Use _Visual Search_ — Use *SimilaritySearch*

🚧
The Similarity Search button is accessible only if one image is selected

Once, more similar images are found by Picsellia, they will be displayed in the Datalake overview as shown below:

3. Text to Image search

You can also explore your images not based on the similarity with a given image aspect, but based on a text prompt. This is made possible by the captioning embedded in the OpenClip model.

Basically, it allows identifying the images that correspond the most with a given text prompt.

To find the X images from your Datalake that fits the most a text prompt, you just need to click on the Text-To-Image icon, prompt your query, type the number of most relevant images to search for, and click on Search.

Once, more relevant images are found, they will be displayed in the Datalake overview as shown below:

4. UMAP Projections

The last way to leverage embeddings in your Picsellia Datalake might be the most powerfull and flexible, this one is the UMAP projection and visualisation of every embedding vector computed for the current Datalake.

Basically by cliking on the UMAP Projection button you'll access a scatter plot displaying the point cloud of all your embeddings vector computed and projected follwing the UMAP method.

Each point here represents one or several images (depending on the number of image considered).

The images that are visually closed with each other are grouped together using the DB SCAN clustering method and identified with the same color.

You can explore the embeddings point cloud by selecting a group of points using the polygon, rectangle or cluster tools, they will allow you selecting a bunch of points:

The images corresponding to the selected points will be highlighted in red and be displayed on the left panel:

Please note that for now it is not possible to explore Datalake using at the same time the embeddings scatter plot alongside with the SearchBar. You can switch easily between the two exploration modes easily as long as the embeddings selection or query in the search are reset:

Nevertheless, once images have been filtered with the embedding exploration tools, they can be selected to get tagged, processed with a Datalake Processing or used to create a new DatasetVersion.

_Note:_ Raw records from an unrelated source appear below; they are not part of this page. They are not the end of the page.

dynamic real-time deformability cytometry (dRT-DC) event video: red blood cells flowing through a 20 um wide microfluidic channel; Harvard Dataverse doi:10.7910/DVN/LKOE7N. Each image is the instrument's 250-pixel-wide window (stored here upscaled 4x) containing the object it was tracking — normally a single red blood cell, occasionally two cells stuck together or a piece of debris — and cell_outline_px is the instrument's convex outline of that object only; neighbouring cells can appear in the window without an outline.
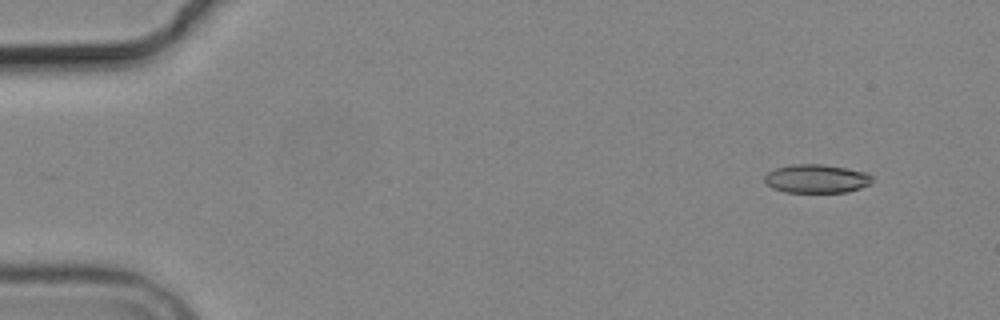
{"species": "common noctule bat (a hibernating species)", "species_latin": "Nyctalus noctula", "temperature_condition": "cold", "stored_images_in_passage": 6, "camera_frame_rate_fps": 3000, "um_per_image_px": 0.085, "animal": {"sex": "male", "body_mass_g": 19.2, "forearm_length_mm": 51.8}, "frame": {"image": 1, "passage_image": 2, "time_ms": 1.0, "image_size_px": [1000, 320], "cell_outline_px": [[872, 184], [848, 192], [784, 192], [772, 188], [764, 180], [764, 176], [768, 172], [776, 168], [792, 164], [824, 164], [868, 172], [872, 176]], "centroid_in_image_um": [69.43, 15.19], "position_along_channel_um": 15.6, "area_um2": 18.09}}
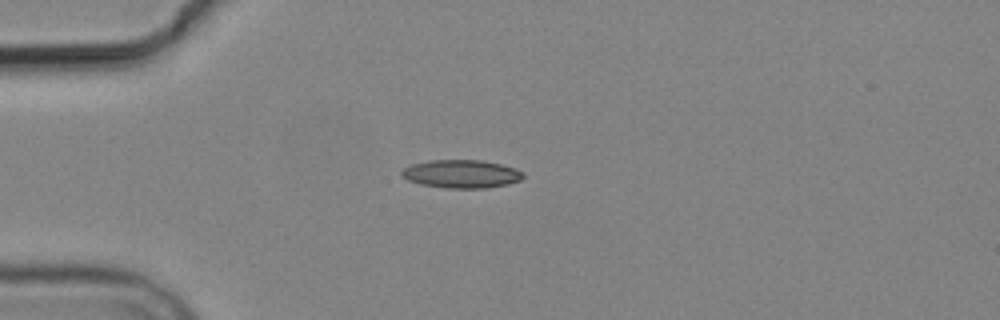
{"frame": {"image": 2, "passage_image": 5, "time_ms": 4.333, "image_size_px": [1000, 320], "cell_outline_px": [[524, 176], [520, 180], [508, 184], [488, 188], [448, 188], [420, 184], [408, 180], [400, 176], [400, 172], [404, 168], [412, 164], [428, 160], [480, 160], [500, 164], [516, 168], [524, 172]], "centroid_in_image_um": [39.22, 14.78], "position_along_channel_um": 45.8, "area_um2": 20.06}}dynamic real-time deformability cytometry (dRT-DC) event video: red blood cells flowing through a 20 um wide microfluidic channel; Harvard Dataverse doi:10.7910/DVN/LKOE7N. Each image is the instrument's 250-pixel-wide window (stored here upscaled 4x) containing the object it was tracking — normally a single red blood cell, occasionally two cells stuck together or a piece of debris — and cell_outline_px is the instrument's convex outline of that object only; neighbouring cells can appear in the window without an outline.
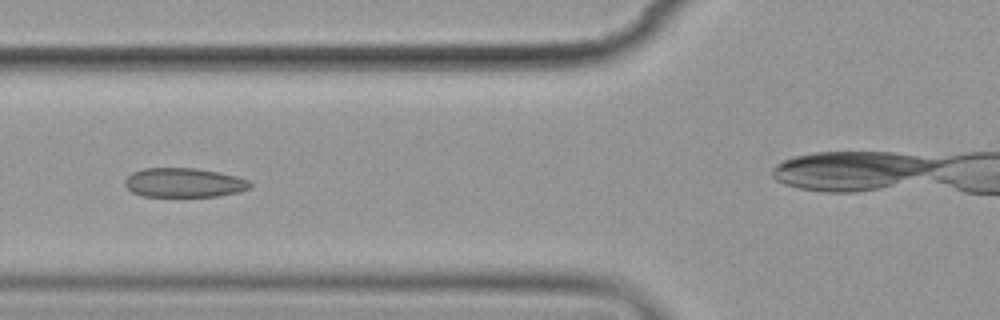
{"species": "common noctule bat (a hibernating species)", "species_latin": "Nyctalus noctula", "temperature_condition": "cold", "stored_images_in_passage": 10, "camera_frame_rate_fps": 3000, "um_per_image_px": 0.085, "animal": {"sex": "female", "body_mass_g": 19.9}, "frame": {"image": 1, "passage_image": 6, "time_ms": 5.667, "image_size_px": [1000, 320], "cell_outline_px": [[252, 188], [240, 192], [216, 196], [144, 196], [132, 192], [124, 184], [124, 180], [132, 172], [144, 168], [196, 168], [220, 172], [236, 176], [248, 180], [252, 184]], "centroid_in_image_um": [15.66, 15.52], "position_along_channel_um": 110.1, "area_um2": 21.44}}
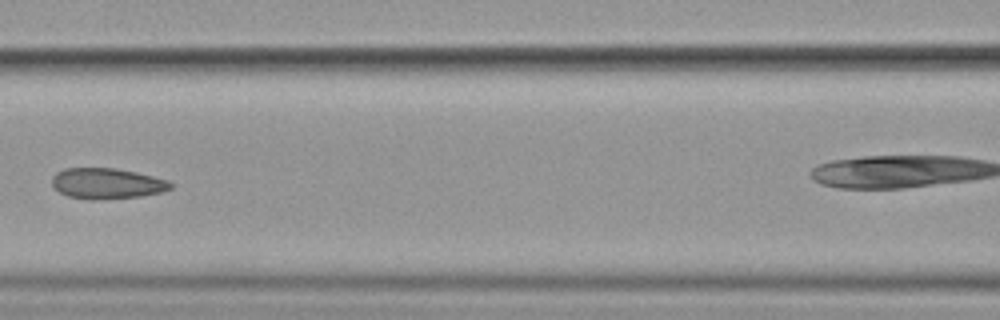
{"frame": {"image": 2, "passage_image": 7, "time_ms": 7.0, "image_size_px": [1000, 320], "cell_outline_px": [[172, 188], [160, 192], [140, 196], [96, 200], [88, 200], [68, 196], [60, 192], [52, 184], [52, 176], [56, 172], [64, 168], [116, 168], [136, 172], [168, 180], [172, 184]], "centroid_in_image_um": [9.06, 15.59], "position_along_channel_um": 157.5, "area_um2": 21.21}}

You simply need to select the images and use the Process or Actions buttons as shown below:

📘
A very illustrative use case, would be to identify the isolated points that are likely outliers or corrupted images, visualize them to validate it and tag them to retrieve them easily in the future.

To reset the embeddings selection you can click on "Reset Selection".

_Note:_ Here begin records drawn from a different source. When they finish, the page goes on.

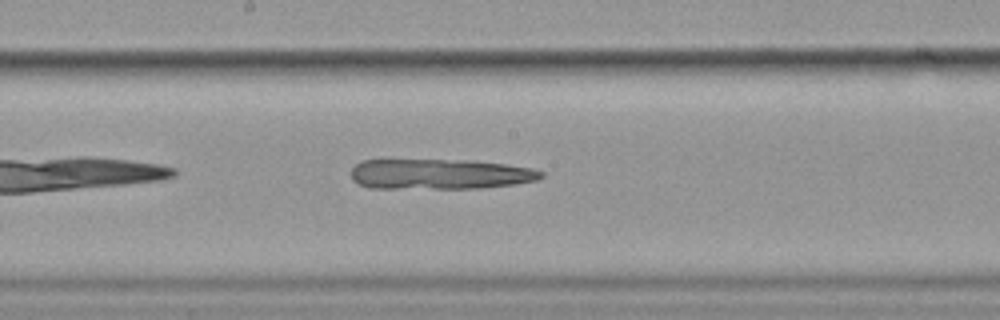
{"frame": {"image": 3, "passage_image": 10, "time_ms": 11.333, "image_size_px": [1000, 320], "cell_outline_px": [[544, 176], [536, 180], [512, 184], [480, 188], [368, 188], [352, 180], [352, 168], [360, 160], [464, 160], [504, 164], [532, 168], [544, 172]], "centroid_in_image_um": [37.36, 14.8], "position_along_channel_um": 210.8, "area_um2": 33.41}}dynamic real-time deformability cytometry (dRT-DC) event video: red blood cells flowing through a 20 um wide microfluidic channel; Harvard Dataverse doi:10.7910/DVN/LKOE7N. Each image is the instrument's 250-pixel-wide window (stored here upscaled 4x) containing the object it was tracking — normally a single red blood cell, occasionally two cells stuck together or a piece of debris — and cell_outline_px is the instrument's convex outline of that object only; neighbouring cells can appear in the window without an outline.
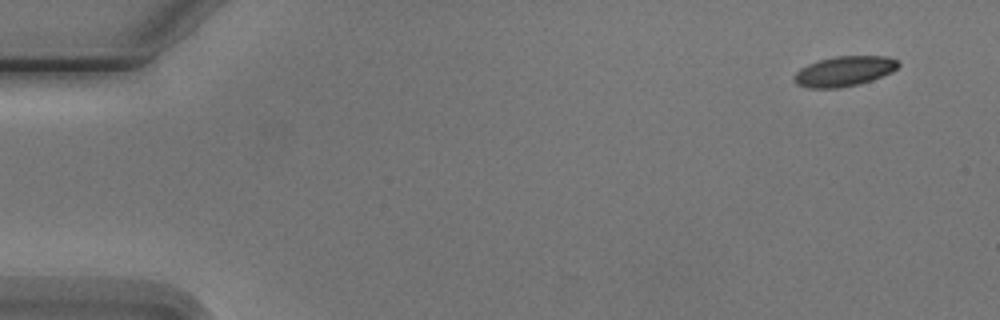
{"species": "Egyptian fruit bat (a non-hibernating species)", "species_latin": "Rousettus aegyptiacus", "temperature_condition": "cold", "stored_images_in_passage": 4, "camera_frame_rate_fps": 3000, "um_per_image_px": 0.085, "animal": {"sex": "male"}, "frame": {"image": 1, "passage_image": 1, "time_ms": 0.0, "image_size_px": [1000, 320], "cell_outline_px": [[900, 64], [892, 72], [872, 80], [860, 84], [840, 88], [808, 88], [796, 84], [792, 80], [792, 76], [800, 68], [808, 64], [820, 60], [836, 56], [888, 56], [896, 60]], "centroid_in_image_um": [71.72, 6.07], "position_along_channel_um": 13.3, "area_um2": 18.38}}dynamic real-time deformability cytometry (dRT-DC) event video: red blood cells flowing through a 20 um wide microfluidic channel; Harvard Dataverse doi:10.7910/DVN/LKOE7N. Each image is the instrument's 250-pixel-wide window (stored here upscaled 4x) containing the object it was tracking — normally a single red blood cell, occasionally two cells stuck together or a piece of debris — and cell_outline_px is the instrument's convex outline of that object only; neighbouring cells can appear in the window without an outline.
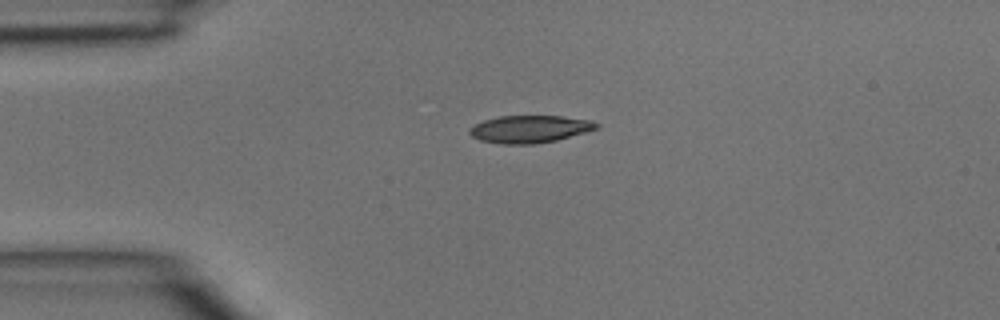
{"species": "common noctule bat (a hibernating species)", "species_latin": "Nyctalus noctula", "temperature_condition": "room temperature", "stored_images_in_passage": 2, "camera_frame_rate_fps": 3000, "um_per_image_px": 0.085, "animal": {"sex": "male", "body_mass_g": 15.6}, "frame": {"image": 1, "passage_image": 2, "time_ms": 0.333, "image_size_px": [1000, 320], "cell_outline_px": [[600, 128], [556, 140], [536, 144], [504, 144], [480, 140], [472, 136], [468, 132], [468, 128], [472, 124], [484, 120], [500, 116], [560, 116], [592, 120], [600, 124]], "centroid_in_image_um": [45.02, 10.97], "position_along_channel_um": 40.0, "area_um2": 20.4}}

The compute of UMAP projection is not automatized so you can manually recompute the points cloud with all the latests images by clicking on Recompute UMAP Projection.

Please note that by recomputing the UMAP, you'll have the ability to set some UMAP and DBSCAN parameters as shown below:

More details about the UMAP parameters are available here.

The DBSCAN parameters are the following:

ε (epsilon): The maximum distance between two points for them to be considered neighbors.
Min_samples : The minimum number of points required to form a dense region.